L'interdiction a révélé que les règles actuellement sur le blocage offriraient 390 milliards de dollars de climat totaux et d'avantages pour la santé. Par la comptabilité de l'agence, c'est plus de 20 fois le montant que ces mêmes règles coûteraient à l'industrie de se conformer aux lois. Selon l'agence, les règles de la centrale électrique ont été projetées pour réchauffer la planète dans l'atmosphère d'ici 2047, selon l'agence.
De plus, les règles existantes empêcheraient environ 1 200 décès prématurés, 360 000 cas de symptômes d'asthme, 48 000 jours d'absence scolaire et 57 000 jours de travail perdus d'ici 2035, selon l'Institute for Policy Integrity à l'Université de New York. Les abroger «causera des dommages importants au public», a déclaré Richard Revesz, directeur du corps professoral de l'institut.
Les partisans de Zeldin soutiennent que les modifications élimineraient les réglementations lourdes et les coûts de conformité imposés aux centrales électriques.
«Alors que nous examinons la proposition complète, le viol de la règle antérieure supprimerait une obstacle à la production de la production d'électricité nécessaire pour maintenir notre sécurité énergétique domestique et notre avantage concurrentiel dans des domaines critiques comme l'intelligence artificielle», a déclaré Marty Durbin, président de la Chambre américaine du commerce du Global Energy Institute.
« Ces règles forcent les centrales électriques à la retraite prématurée et menottent la fréquence à laquelle les nouvelles usines de gaz naturel peuvent fonctionner », a déclaré Jim Matheson, directeur général du National Rural Electric Cooperative Assn., Dans un communiqué.
La proposition annulerait une règle 2024 instituée par l'administration Biden, qui fixait des limites plus strictes et des exigences de surveillance plus robustes sur les polluants dangereux tels que le mercure, les particules fines et les métaux lourds.
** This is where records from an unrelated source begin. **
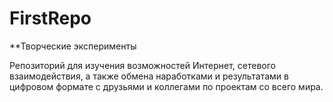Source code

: # FirstRepo
**Творческие эксперименты

Репозиторий для изучения возможностей Интернет, сетевого взаимодействия, а также обмена наработками и результатами в цифровом формате с друзьями и коллегами по проектам со всего мира.
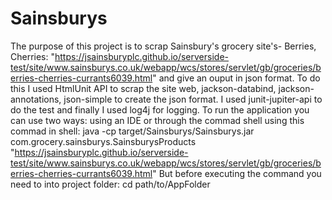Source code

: # Sainsburys
The purpose of this project is to scrap Sainsbury's grocery site's- Berries, Cherries:
"https://jsainsburyplc.github.io/serverside-test/site/www.sainsburys.co.uk/webapp/wcs/stores/servlet/gb/groceries/berries-cherries-currants6039.html"
and give an ouput in json format.
To do this I used HtmlUnit API to scrap the site web, jackson-databind, jackson-annotations,
json-simple to create the json format.
I used junit-jupiter-api to do the test and finally I used log4j for logging.
To run the application you can use two ways: using an IDE or through the commad shell using this commad in shell:
java -cp target/Sainsburys/Sainsburys.jar com.grocery.sainsburys.SainsburysProducts "https://jsainsburyplc.github.io/serverside-test/site/www.sainsburys.co.uk/webapp/wcs/stores/servlet/gb/groceries/berries-cherries-currants6039.html"
But before executing the command you need to into project folder: cd path/to/AppFolder
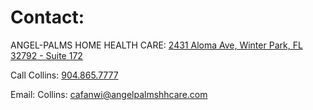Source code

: # Contact:

ANGEL-PALMS HOME HEALTH CARE: [2431 Aloma Ave, Winter Park, FL 32792 - Suite 172](https://www.google.com/maps/place/2431+Aloma+Ave+Suite+%23172,+Winter+Park,+FL+32792/@28.6017971,-81.3206444,17z/data=!3m1!4b1!4m6!3m5!1s0x88e76feb00055555:0xc2b218302671c9eb!8m2!3d28.6017971!4d-81.3206444!16s%2Fg%2F11nxpv7r_m)

Call Collins: [904.865.7777](904.865.7777)

Email: Collins: [cafanwi@angelpalmshhcare.com](cafanwi@angelpalmshhcare.com)
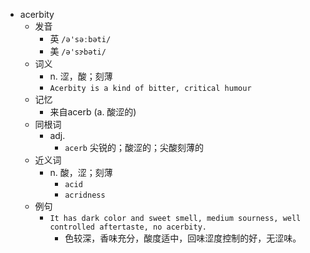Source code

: - acerbity
  - 发音
    - 英 `/ə'səːbəti/`
    - 美 `/ə'sɝbəti/`
  - 词义
    - n. 涩，酸；刻薄
    - `Acerbity is a kind of bitter, critical humour`
  - 记忆
    - 来自acerb (a. 酸涩的)
  - 同根词
    - adj.
      - `acerb` 尖锐的；酸涩的；尖酸刻薄的
  - 近义词
    - n. 酸，涩；刻薄
      - `acid`
      - `acridness`
  - 例句
    - `It has dark color and sweet smell, medium sourness, well controlled aftertaste, no acerbity.`
      - 色较深，香味充分，酸度适中，回味涩度控制的好，无涩味。

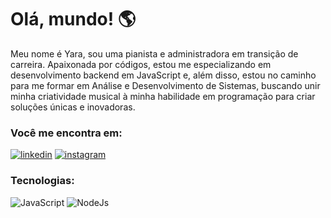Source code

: # Olá, mundo! :earth_americas:

Meu nome é Yara, sou uma pianista e administradora em transição de carreira. Apaixonada por códigos, estou me especializando em desenvolvimento backend em JavaScript e, além disso, estou no caminho para me formar em Análise e Desenvolvimento de Sistemas, buscando unir minha criatividade musical à minha habilidade em programação para criar soluções únicas e inovadoras.

### Você me encontra em:

[![linkedin](https://img.shields.io/badge/LinkedIn-0077B5?style=for-the-badge&logo=linkedin&logoColor=white)](https://www.linkedin.com/in/yaracoelho/) 
[![instagram](https://img.shields.io/badge/Instagram-E4405F?style=for-the-badge&logo=instagram&logoColor=white)](https://www.instagram.com/yaracoelhog/) 

### Tecnologias:

![JavaScript](https://img.shields.io/badge/JavaScript-323330?style=for-the-badge&logo=javascript&logoColor=F7DF1E)
![NodeJs](https://img.shields.io/badge/Node%20js-339933?style=for-the-badge&logo=nodedotjs&logoColor=white)
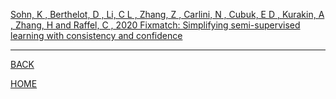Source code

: 
[Sohn, K , Berthelot, D , Li, C L , Zhang, Z , Carlini, N , Cubuk, E D , Kurakin, A , Zhang, H  and Raffel, C , 2020  Fixmatch: Simplifying semi-supervised learning with consistency and confidence](sohn_et_al_2020/summary.md)

---
[BACK](../index.md)

[HOME]( ../../index.md)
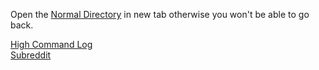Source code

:Open the [Normal Directory](/Directory/Directory) in new tab otherwise you won't be able to go back.

[High Command Log](/Log/Mod+Mail)                                               
[Subreddit](/Ministryofredditing/MODstuff)
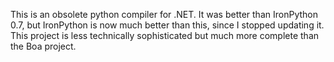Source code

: This is an obsolete python compiler for .NET. It was better than IronPython 0.7, but IronPython is now much better than this, since I stopped updating it. This project is less technically sophisticated but much more complete than the Boa project.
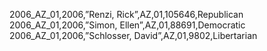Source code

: 2006_AZ_01,2006,”Renzi, Rick”,AZ,01,105646,Republican
2006_AZ_01,2006,”Simon, Ellen”,AZ,01,88691,Democratic
2006_AZ_01,2006,”Schlosser, David”,AZ,01,9802,Libertarian
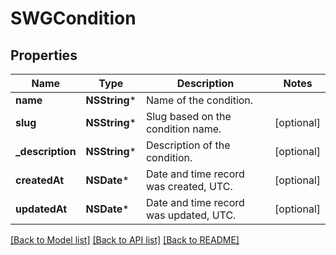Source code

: # SWGCondition

## Properties
Name | Type | Description | Notes
------------ | ------------- | ------------- | -------------
**name** | **NSString*** | Name of the condition. | 
**slug** | **NSString*** | Slug based on the condition name. | [optional] 
**_description** | **NSString*** | Description of the condition. | [optional] 
**createdAt** | **NSDate*** | Date and time record was created, UTC. | [optional] 
**updatedAt** | **NSDate*** | Date and time record was updated, UTC. | [optional] 

[[Back to Model list]](../README.md#documentation-for-models) [[Back to API list]](../README.md#documentation-for-api-endpoints) [[Back to README]](../README.md)



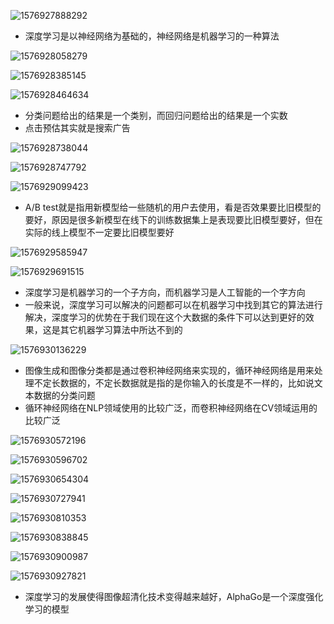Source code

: ![1576927888292](assets/1576927888292.png)

- 深度学习是以神经网络为基础的，神经网络是机器学习的一种算法

![1576928058279](assets/1576928058279.png)

![1576928385145](assets/1576928385145.png)

![1576928464634](assets/1576928464634.png)

- 分类问题给出的结果是一个类别，而回归问题给出的结果是一个实数
- 点击预估其实就是搜索广告

![1576928738044](assets/1576928738044.png)

![1576928747792](assets/1576928747792.png)

![1576929099423](assets/1576929099423.png)

- A/B test就是指用新模型给一些随机的用户去使用，看是否效果要比旧模型的要好，原因是很多新模型在线下的训练数据集上是表现要比旧模型要好，但在实际的线上模型不一定要比旧模型要好

![1576929585947](assets/1576929585947.png)

![1576929691515](assets/1576929691515.png)

- 深度学习是机器学习的一个子方向，而机器学习是人工智能的一个字方向
- 一般来说，深度学习可以解决的问题都可以在机器学习中找到其它的算法进行解决，深度学习的优势在于我们现在这个大数据的条件下可以达到更好的效果，这是其它机器学习算法中所达不到的

![1576930136229](assets/1576930136229.png)

- 图像生成和图像分类都是通过卷积神经网络来实现的，循环神经网络是用来处理不定长数据的，不定长数据就是指的是你输入的长度是不一样的，比如说文本数据的分类问题
- 循环神经网络在NLP领域使用的比较广泛，而卷积神经网络在CV领域运用的比较广泛

![1576930572196](assets/1576930572196.png)

![1576930596702](assets/1576930596702.png)

![1576930654304](assets/1576930654304.png)

![1576930727941](assets/1576930727941.png)

![1576930810353](assets/1576930810353.png)

![1576930838845](assets/1576930838845.png)

![1576930900987](assets/1576930900987.png)

![1576930927821](assets/1576930927821.png)

- 深度学习的发展使得图像超清化技术变得越来越好，AlphaGo是一个深度强化学习的模型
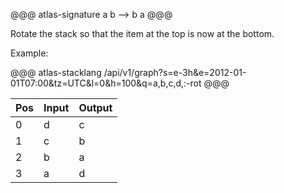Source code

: @@@ atlas-signature
a
b
-->
b
a
@@@

Rotate the stack so that the item at the top is now at the bottom.

Example:

@@@ atlas-stacklang
/api/v1/graph?s=e-3h&e=2012-01-01T07:00&tz=UTC&l=0&h=100&q=a,b,c,d,:-rot
@@@

<table><thead><th>Pos</th><th>Input</th><th>Output</th></thead><tbody><tr>
<td>0</td>
<td>d</td>
<td>c</td>
</tr><tr>
<td>1</td>
<td>c</td>
<td>b</td>
</tr><tr>
<td>2</td>
<td>b</td>
<td>a</td>
</tr><tr>
<td>3</td>
<td>a</td>
<td>d</td>
</tr></tbody></table>
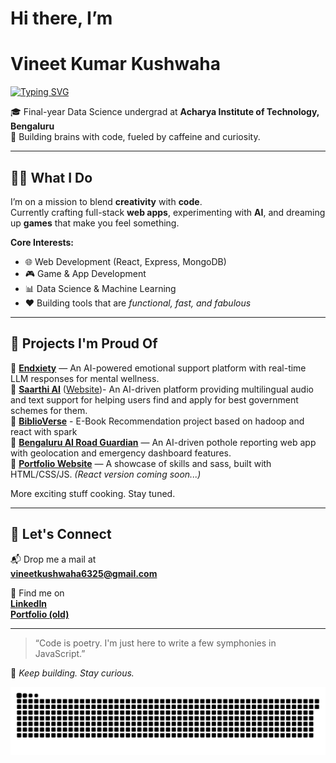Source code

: # Hi there, I’m  
# **Vineet Kumar Kushwaha**

[![Typing SVG](https://readme-typing-svg.demolab.com/?lines=Web+Developer;Data+Scientist;UI-UX+Designer;&center=true&color=40b983&duration=3000&multiline=false&width=1000)](https://github.com/vineet-k09)
 

🎓 Final-year Data Science undergrad at **Acharya Institute of Technology, Bengaluru**  
🧠 Building brains with code, fueled by caffeine and curiosity.

---

## 👨‍💻 What I Do

I’m on a mission to blend **creativity** with **code**.  
Currently crafting full-stack **web apps**, experimenting with **AI**, and dreaming up **games** that make you feel something.

**Core Interests:**
- 🌐 Web Development (React, Express, MongoDB)
- 🎮 Game & App Development
- 📊 Data Science & Machine Learning  
- ❤️ Building tools that are *functional, fast, and fabulous*

---

## 🚀 Projects I'm Proud Of
🔹 [**Endxiety**](https://github.com/vineet-k09/Endxiety) — An AI-powered emotional support platform with real-time LLM responses for mental wellness.  
🔹 [**Saarthi AI**](https://github.com/vineet-k09/saarthi-ai) ([Website](https://saarthi-ai-one.vercel.app/))- An AI-driven platform providing multilingual audio and text support for helping users find and apply for best government schemes for them. <br>
🔹 [**BiblioVerse**](https://github.com/vineet-k09/E-Book-Recommendation) - E-Book Recommendation project based on hadoop and react with spark <br>
🔹 [**Bengaluru AI Road Guardian**](https://github.com/vineet-k09/potholeaAnalytics) — An AI-driven pothole reporting web app with geolocation and emergency dashboard features.  
🔹 [**Portfolio Website**](https://vineet-k09.github.io/indexOLD.html) — A showcase of skills and sass, built with HTML/CSS/JS. *(React version coming soon...)*

More exciting stuff cooking. Stay tuned.

---

## 💬 Let's Connect

📬 Drop me a mail at  
**[vineetkushwaha6325@gmail.com](mailto:vineetkushwaha6325@gmail.com)**  

🔗 Find me on  
[**LinkedIn**](https://www.linkedin.com/in/vineet-kushwaha-2666b5257/)  
[**Portfolio (old)**](https://vineet-k09.github.io/indexOLD.html)  

---

> “Code is poetry. I'm just here to write a few symphonies in JavaScript.”

🧿 *Keep building. Stay curious.*  

<p align="center">
  <img src="https://github.com/vineet-k09/vineet-k09/blob/output/github-contribution-grid-snake.svg" alt="snake gif" />
</p>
Il abrogerait également les normes datant de l'administration Obama qui nécessitent des centrales électriques au charbon et au gaz pour réduire leurs émissions de carbone.
Le plan pourrait avoir des ramifications en Californie, qui souffre déjà de certains des et ont vu d'autres défis fédéraux à son autorité environnementale – y compris la récente décision de l'administration Trump pour annuler l'État.
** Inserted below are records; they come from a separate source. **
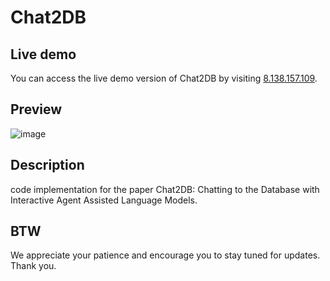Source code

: # Chat2DB
## Live demo
You can access the live demo version of Chat2DB by visiting  [8.138.157.109](http://8.138.157.109/).

## Preview
![image](https://github.com/user-attachments/assets/3af7283d-e5e5-48c7-bd26-fa5fa05d3910)

## Description
code implementation for the paper Chat2DB: Chatting to the Database with Interactive Agent Assisted Language Models.

## BTW
We appreciate your patience and encourage you to stay tuned for updates. Thank you.
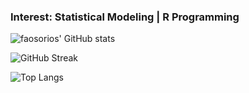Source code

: ### Interest: Statistical Modeling | R Programming 

![faosorios' GitHub stats](https://github-readme-stats.vercel.app/api?username=faosorios&count_private=true&hide_border=true)

![GitHub Streak](http://github-readme-streak-stats.herokuapp.com?user=faosorios&hide_border=true)

![Top Langs](https://github-readme-stats.vercel.app/api/top-langs/?username=faosorios&count_private=true&hide_border=true)

<!--
**faosorios/faosorios** is a ✨ _special_ ✨ repository because its `README.md` (this file) appears on your GitHub profile.

Here are some ideas to get you started:

- 🔭 I’m currently working on ...
- 🌱 I’m currently learning ...
- 👯 I’m looking to collaborate on ...
- 🤔 I’m looking for help with ...
- 💬 Ask me about ...
- 📫 How to reach me: ...
- 😄 Pronouns: ...
- ⚡ Fun fact: ...
-->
Le recul fédéral des règles de centrales électriques pourrait également saper les efforts de l'État pour poursuivre l'énergie propre et réduire les émissions, y compris son objectif d'atteindre.
Les changements de règles sont susceptibles de faire face à des contestations judiciaires des adversaires, des groupes tels que le Environmental Defence Fund et le Natural Resources Defence Council se produisant de Sue.
« Les centrales électriques sont la plus grande source industrielle d'émissions de carbone, crachant chaque année plus de 1,5 milliard de tonnes de gaz à effet de serre », a déclaré un communiqué de Manish Bapta, président et chef de la direction du Conseil de défense des ressources naturelles à but non lucratif. «L'EPA affirme que cette pollution est insignifiante – mais essayez de dire que les personnes qui éprouveront plus de tempêtes, de vagues de chaleur, d'hospitalisations et d'asthmes à cause de cette abrogation.»
Les règles subiront une période de commentaires du public, a déclaré Zeldin, et l'agence vise à les finaliser d'ici la fin de l'année.